▶ [Data in this exercise]:
──────────────────────────────
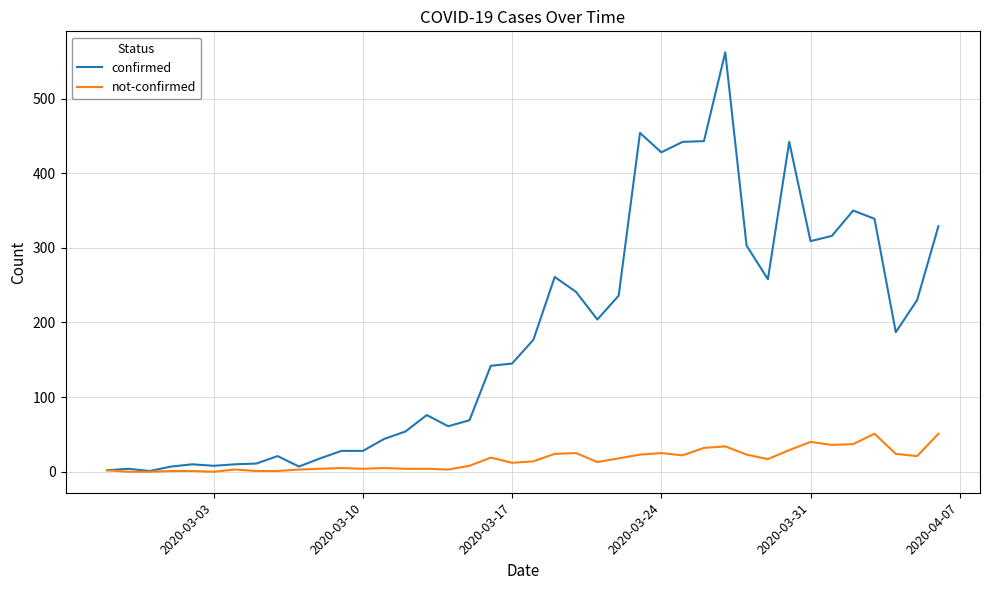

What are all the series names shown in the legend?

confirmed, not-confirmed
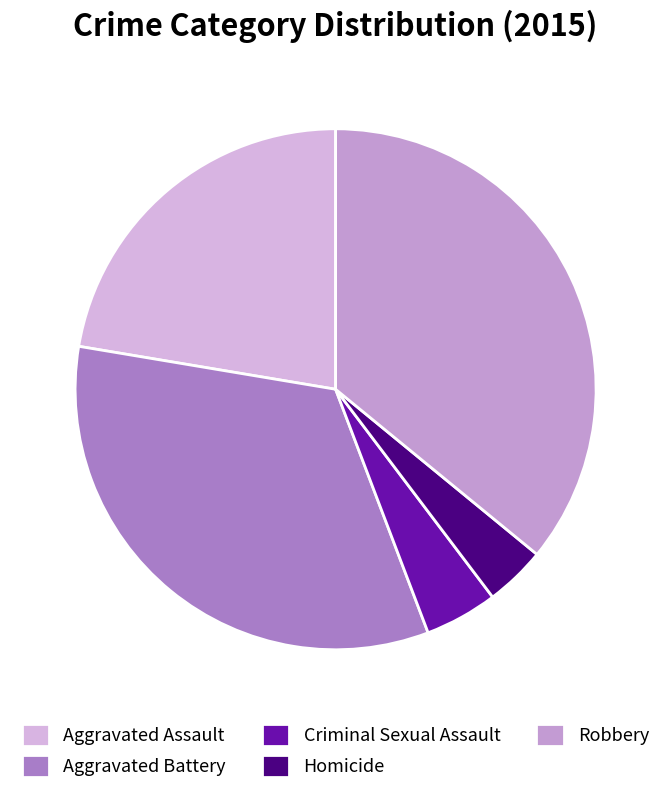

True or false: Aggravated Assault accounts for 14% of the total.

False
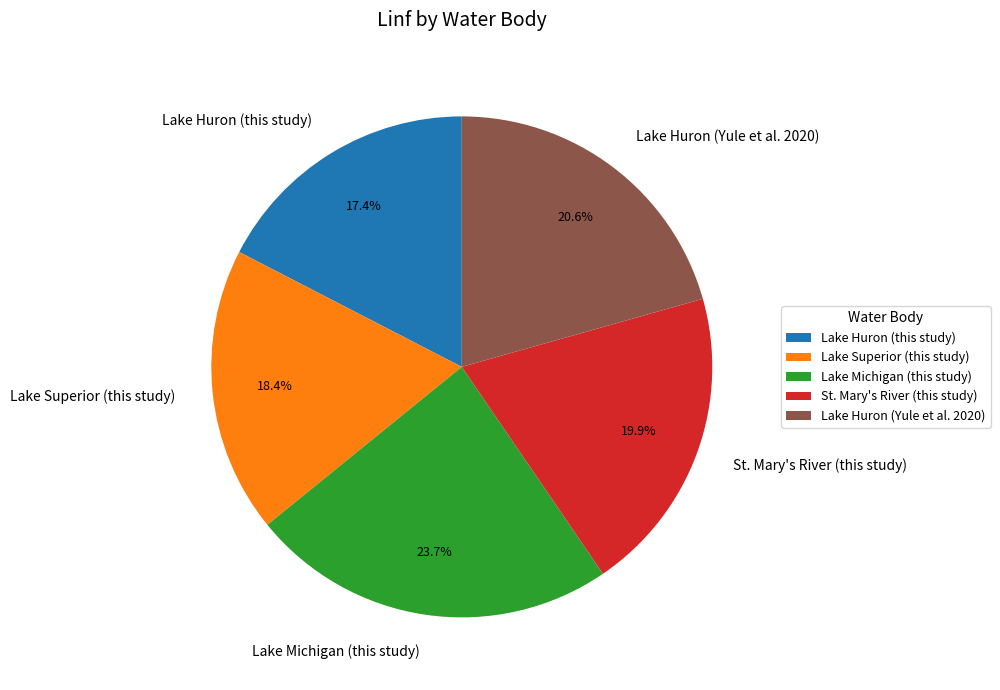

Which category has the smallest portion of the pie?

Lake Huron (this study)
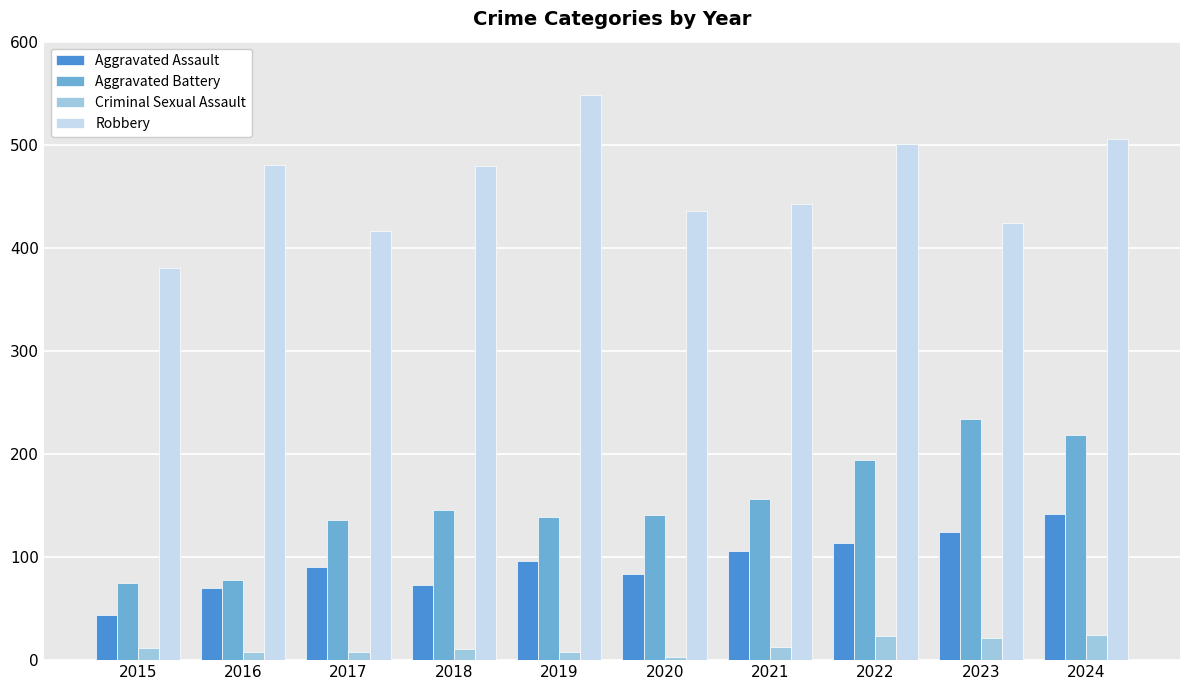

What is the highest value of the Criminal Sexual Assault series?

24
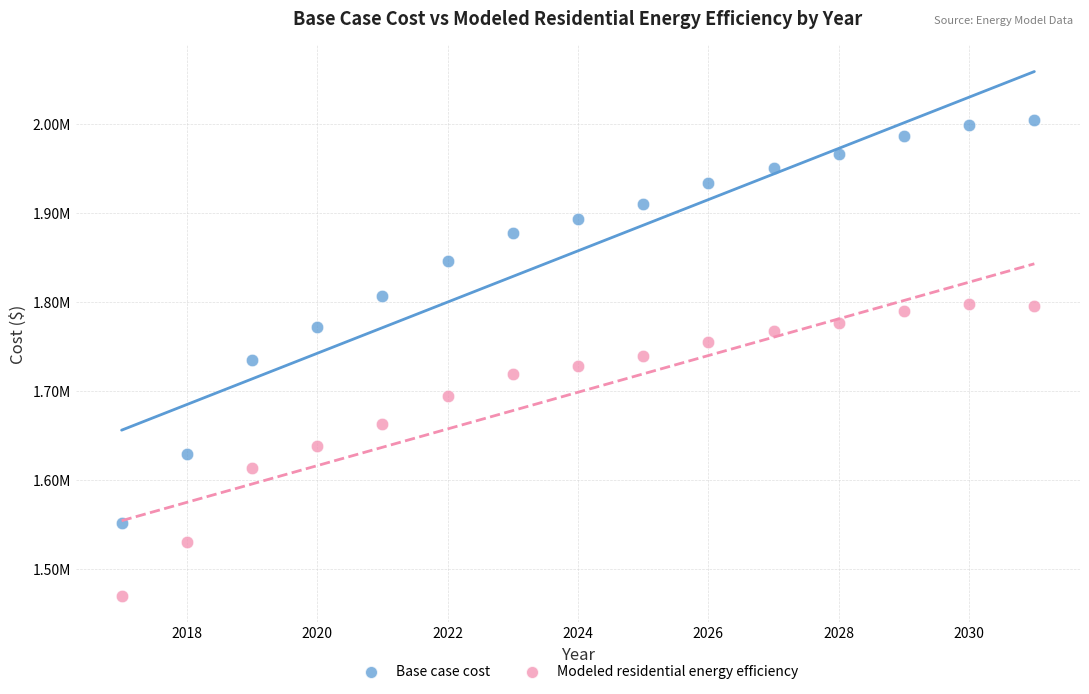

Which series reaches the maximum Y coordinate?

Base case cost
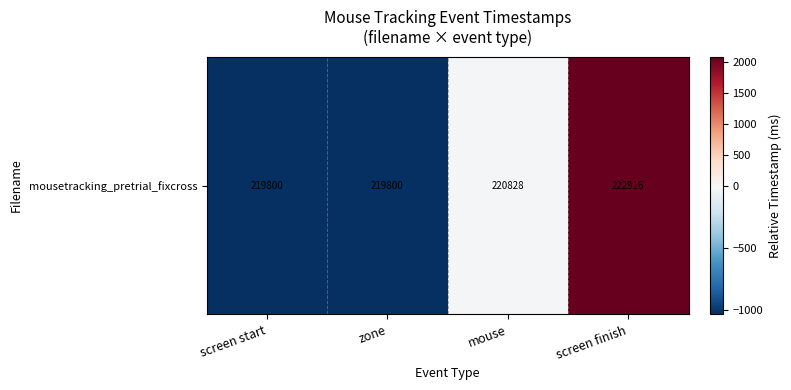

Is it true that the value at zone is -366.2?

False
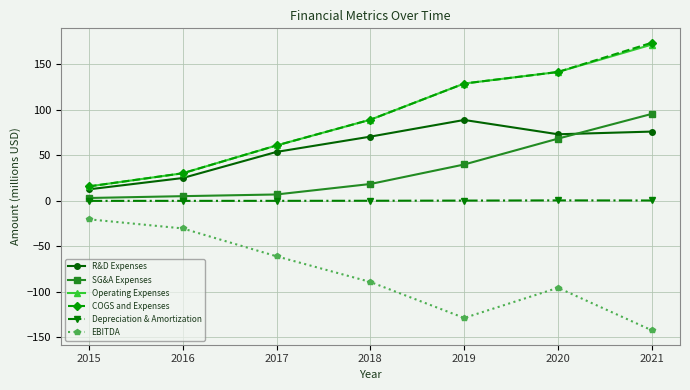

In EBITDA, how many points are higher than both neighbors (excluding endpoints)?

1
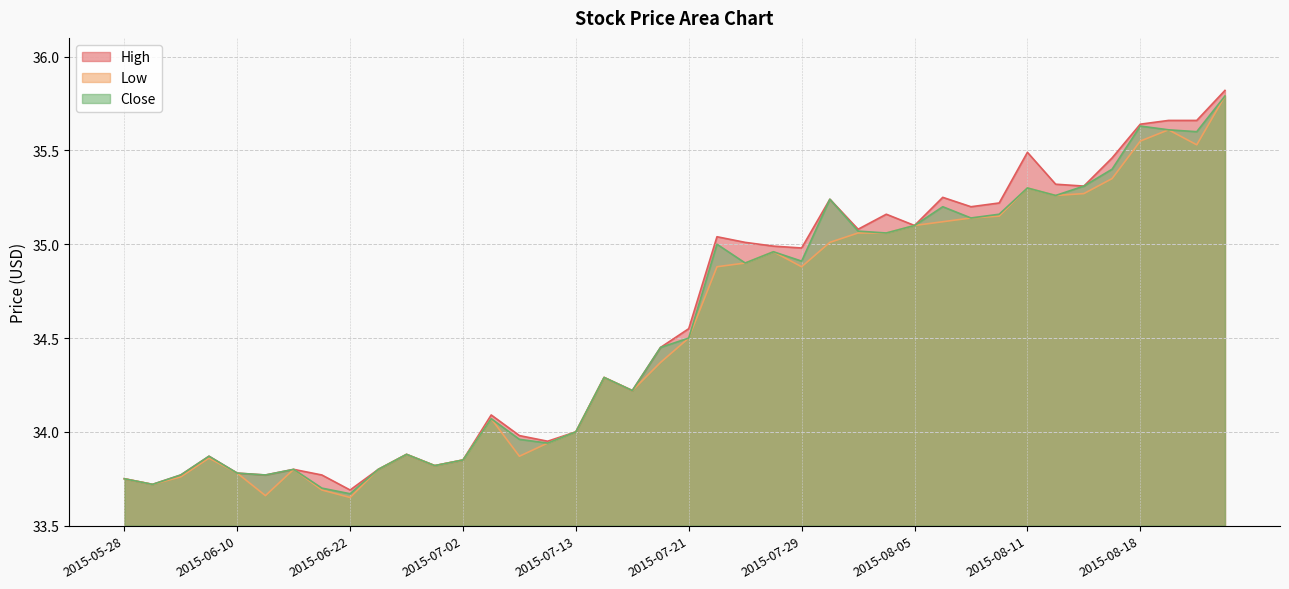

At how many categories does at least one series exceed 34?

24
──────────────────────────────
▶ [Aim of the exercise]: Output the lines starting at the one that contains "Is it true that the value at zone is -366.2?" and ending at the last line, both included, with the pictures left out.

▶ [Output of the task]:
Is it true that the value at zone is -366.2?

False

In EBITDA, how many points are higher than both neighbors (excluding endpoints)?

1

At how many categories does at least one series exceed 34?

24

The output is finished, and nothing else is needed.